“We didn’t have any of these secret Scout troops that had officially been under Pioneer and that then happily came under Junák in 1990 where I lived or in the close neighborhood. This was a strange world for my perception of Scouting. On the other hand, I had this experience of a conflict with the Pioneer as with someone who had hurt us and against whom we had been assuming an attitude. I remember from the first weeks of our meetings that on our notice board we had the difference between the Scout Law and the Pioneer Law laid out: a Scout ‘is’ whereas a Pioneer ‘should be’. This was written on the board, I still remember that. Resistance against Pioneer had been part of our identities, something I had grown up in; for me Scouting is something very different than Pioneer.”
“Scouting is unique in the variety of things and activities it does. It’s not just the nature, crafts or talking, it’s all of it together, wrapped in an attractive packaging full of camp romance, sunsets and sunrises, nice constructions, campfires and games. That’s what makes Scouting special and despite other leisure activities and today even school’s efforts to peck out the elements of its methods, no one has managed to take over the whole thing because then it just wouldn’t be Scout anymore. Learning through play is quite common today but it definitely wasn’t back then. But Scouting is not just a game, it is also – even today and maybe more so today than ever before – work. A scout camp is one of few environments where a city kid gets a hatchet and a saw in his hands and is sent to cut down a tree and chop the firewood; if I push it to the absurd, it’s one of few environments where kids wash the dishes. Twenty years ago old Scouts would complain about the young ones’ inability to start a fire, today we teach kids how to wash the dishes. They hold the pot scourer in their hands and ask what it is. They’ve never seen it before. They don’t know what to do with it.”
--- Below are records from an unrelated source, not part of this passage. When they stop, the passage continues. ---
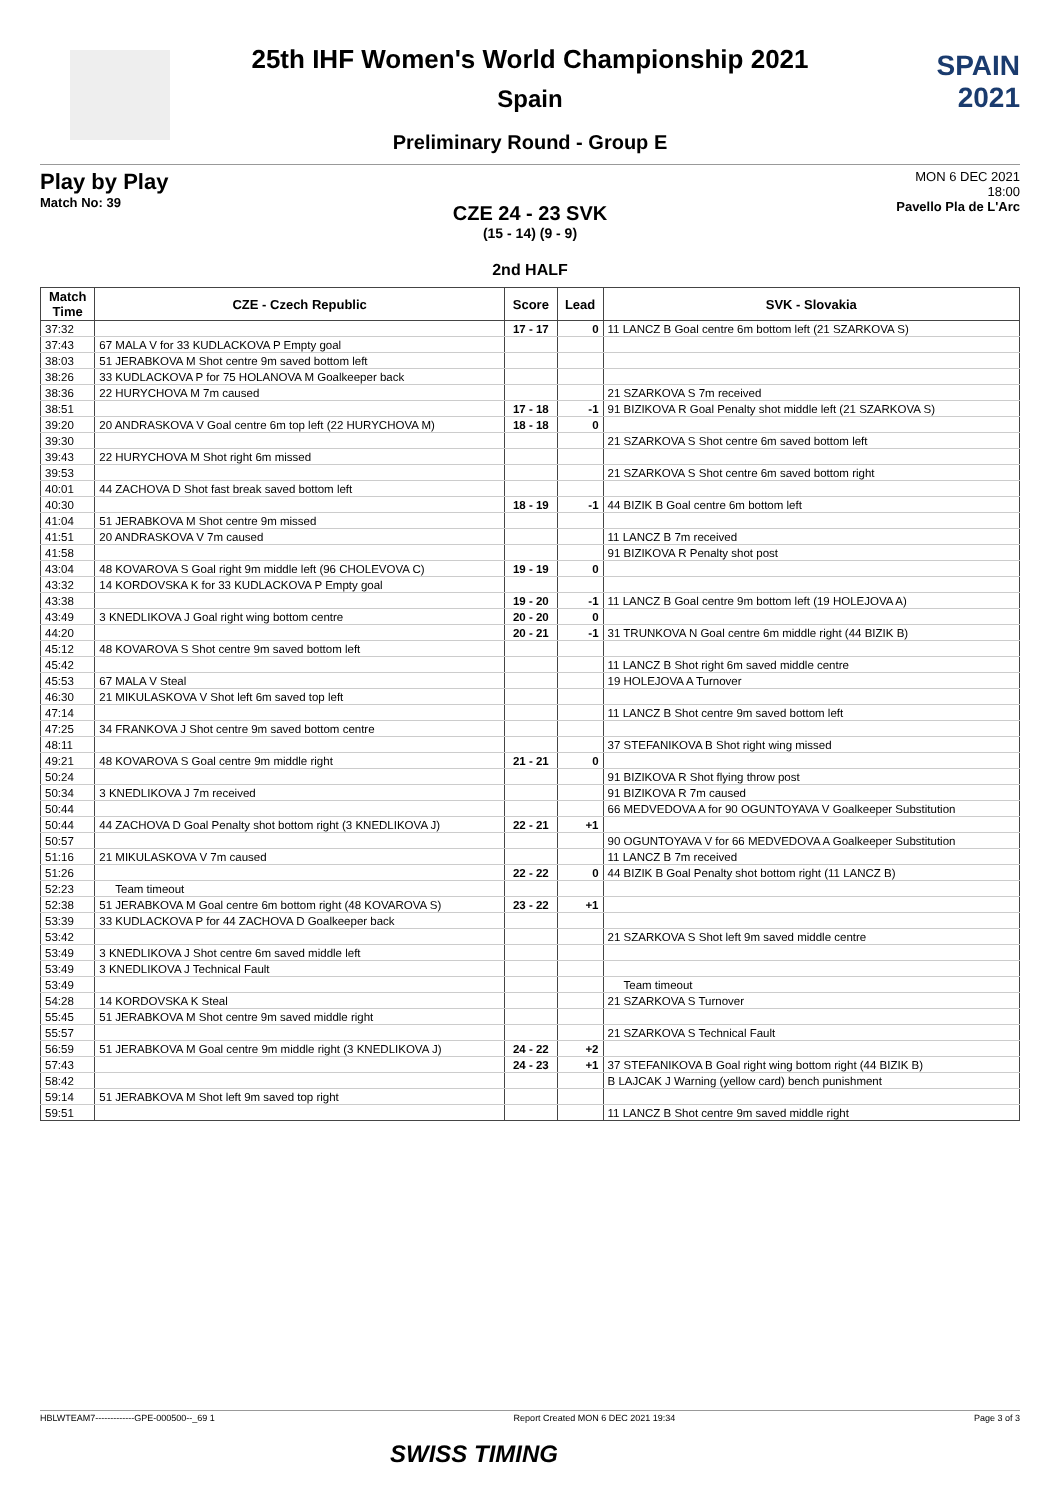SPAIN
2021
25th IHF Women's World Championship 2021
Spain
Preliminary Round - Group E
Play by Play
Match No: 39
MON 6 DEC 2021
18:00
Pavello Pla de L'Arc
CZE 24 - 23 SVK
(15 - 14) (9 - 9)
2nd HALF
| Match Time | CZE - Czech Republic | Score | Lead | SVK - Slovakia |
| --- | --- | --- | --- | --- |
| 37:32 | | 17 - 17 | 0 | 11 LANCZ B Goal centre 6m bottom left (21 SZARKOVA S) |
| 37:43 | 67 MALA V for 33 KUDLACKOVA P Empty goal | | | |
| 38:03 | 51 JERABKOVA M Shot centre 9m saved bottom left | | | |
| 38:26 | 33 KUDLACKOVA P for 75 HOLANOVA M Goalkeeper back | | | |
| 38:36 | 22 HURYCHOVA M 7m caused | | | 21 SZARKOVA S 7m received |
| 38:51 | | 17 - 18 | -1 | 91 BIZIKOVA R Goal Penalty shot middle left (21 SZARKOVA S) |
| 39:20 | 20 ANDRASKOVA V Goal centre 6m top left (22 HURYCHOVA M) | 18 - 18 | 0 | |
| 39:30 | | | | 21 SZARKOVA S Shot centre 6m saved bottom left |
| 39:43 | 22 HURYCHOVA M Shot right 6m missed | | | |
| 39:53 | | | | 21 SZARKOVA S Shot centre 6m saved bottom right |
| 40:01 | 44 ZACHOVA D Shot fast break saved bottom left | | | |
| 40:30 | | 18 - 19 | -1 | 44 BIZIK B Goal centre 6m bottom left |
| 41:04 | 51 JERABKOVA M Shot centre 9m missed | | | |
| 41:51 | 20 ANDRASKOVA V 7m caused | | | 11 LANCZ B 7m received |
| 41:58 | | | | 91 BIZIKOVA R Penalty shot post |
| 43:04 | 48 KOVAROVA S Goal right 9m middle left (96 CHOLEVOVA C) | 19 - 19 | 0 | |
| 43:32 | 14 KORDOVSKA K for 33 KUDLACKOVA P Empty goal | | | |
| 43:38 | | 19 - 20 | -1 | 11 LANCZ B Goal centre 9m bottom left (19 HOLEJOVA A) |
| 43:49 | 3 KNEDLIKOVA J Goal right wing bottom centre | 20 - 20 | 0 | |
| 44:20 | | 20 - 21 | -1 | 31 TRUNKOVA N Goal centre 6m middle right (44 BIZIK B) |
| 45:12 | 48 KOVAROVA S Shot centre 9m saved bottom left | | | |
| 45:42 | | | | 11 LANCZ B Shot right 6m saved middle centre |
| 45:53 | 67 MALA V Steal | | | 19 HOLEJOVA A Turnover |
| 46:30 | 21 MIKULASKOVA V Shot left 6m saved top left | | | |
| 47:14 | | | | 11 LANCZ B Shot centre 9m saved bottom left |
| 47:25 | 34 FRANKOVA J Shot centre 9m saved bottom centre | | | |
| 48:11 | | | | 37 STEFANIKOVA B Shot right wing missed |
| 49:21 | 48 KOVAROVA S Goal centre 9m middle right | 21 - 21 | 0 | |
| 50:24 | | | | 91 BIZIKOVA R Shot flying throw post |
| 50:34 | 3 KNEDLIKOVA J 7m received | | | 91 BIZIKOVA R 7m caused |
| 50:44 | | | | 66 MEDVEDOVA A for 90 OGUNTOYAVA V Goalkeeper Substitution |
| 50:44 | 44 ZACHOVA D Goal Penalty shot bottom right (3 KNEDLIKOVA J) | 22 - 21 | +1 | |
| 50:57 | | | | 90 OGUNTOYAVA V for 66 MEDVEDOVA A Goalkeeper Substitution |
| 51:16 | 21 MIKULASKOVA V 7m caused | | | 11 LANCZ B 7m received |
| 51:26 | | 22 - 22 | 0 | 44 BIZIK B Goal Penalty shot bottom right (11 LANCZ B) |
| 52:23 | Team timeout | | | |
| 52:38 | 51 JERABKOVA M Goal centre 6m bottom right (48 KOVAROVA S) | 23 - 22 | +1 | |
| 53:39 | 33 KUDLACKOVA P for 44 ZACHOVA D Goalkeeper back | | | |
| 53:42 | | | | 21 SZARKOVA S Shot left 9m saved middle centre |
| 53:49 | 3 KNEDLIKOVA J Shot centre 6m saved middle left | | | |
| 53:49 | 3 KNEDLIKOVA J Technical Fault | | | |
| 53:49 | | | | Team timeout |
| 54:28 | 14 KORDOVSKA K Steal | | | 21 SZARKOVA S Turnover |
| 55:45 | 51 JERABKOVA M Shot centre 9m saved middle right | | | |
| 55:57 | | | | 21 SZARKOVA S Technical Fault |
| 56:59 | 51 JERABKOVA M Goal centre 9m middle right (3 KNEDLIKOVA J) | 24 - 22 | +2 | |
| 57:43 | | 24 - 23 | +1 | 37 STEFANIKOVA B Goal right wing bottom right (44 BIZIK B) |
| 58:42 | | | | B LAJCAK J Warning (yellow card) bench punishment |
| 59:14 | 51 JERABKOVA M Shot left 9m saved top right | | | |
| 59:51 | | | | 11 LANCZ B Shot centre 9m saved middle right |
HBLWTEAM7-------------GPE-000500--_69 1 Report Created MON 6 DEC 2021 19:34 Page 3 of 3
SWISS TIMING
“My teachers discussed it with me a lot, they reminded me of it as early as second grade – that I take religion classes and am an altar boy. When you’re an altar boy in the countryside it’s quite different than in the city where no one really has to know about it. But in the countryside, in a church that’s right next to the school that you pass twenty or thirty times a year as an altar boy leading funeral processions that all have a brass band that your headmaster, a great communist, and two or three other teachers play in… There was an immediate link. It had ridiculous forms and shapes: in fifth grade my classmates nominated me to be a member of the Pioneer’s board. And the president at the time who worked for the Pioneer organization vetoed it, saying that it’s impossible for an altar boy to be member of the board. Back then it really bothered me, I felt harmed, but my father explained to me that it was probably for the best and that I should be proud of it.”
Scouting teaches people to be interested in the world around them
Stanislav Balík, a political scientist, historian and a Scout, was born February 20, 1978 in Bludov. During his childhood in the Normalization period he took religion classes and was an altar boy in the local church. He joined a Scout troop in early 1990 and has been an active Scout ever since. In 1994, as a sixteen-year-old, he took charge of the Scout troop in Bludov and later became leader of the entire Group. He graduated from a gymnasium in Šumperk and then studied history at the Faculty of Arts and political science at the Faculty of Social Studies at Masaryk University in Brno. He was an assistant at the political science department between the years 2002 and 2004 and became an assistant professor in 2005. He became head of the department after becoming a senior lecturer in 2008. He remained in function until elected dean of the Faculty of Social Studies in September 2019. He is an elected representative at the Bludov municipality after running as an independent on the Civic Democrats’ ballot. He has been a leader of the Jeseníky Forest School and its forest trainings for Scout troop leaders since 2000.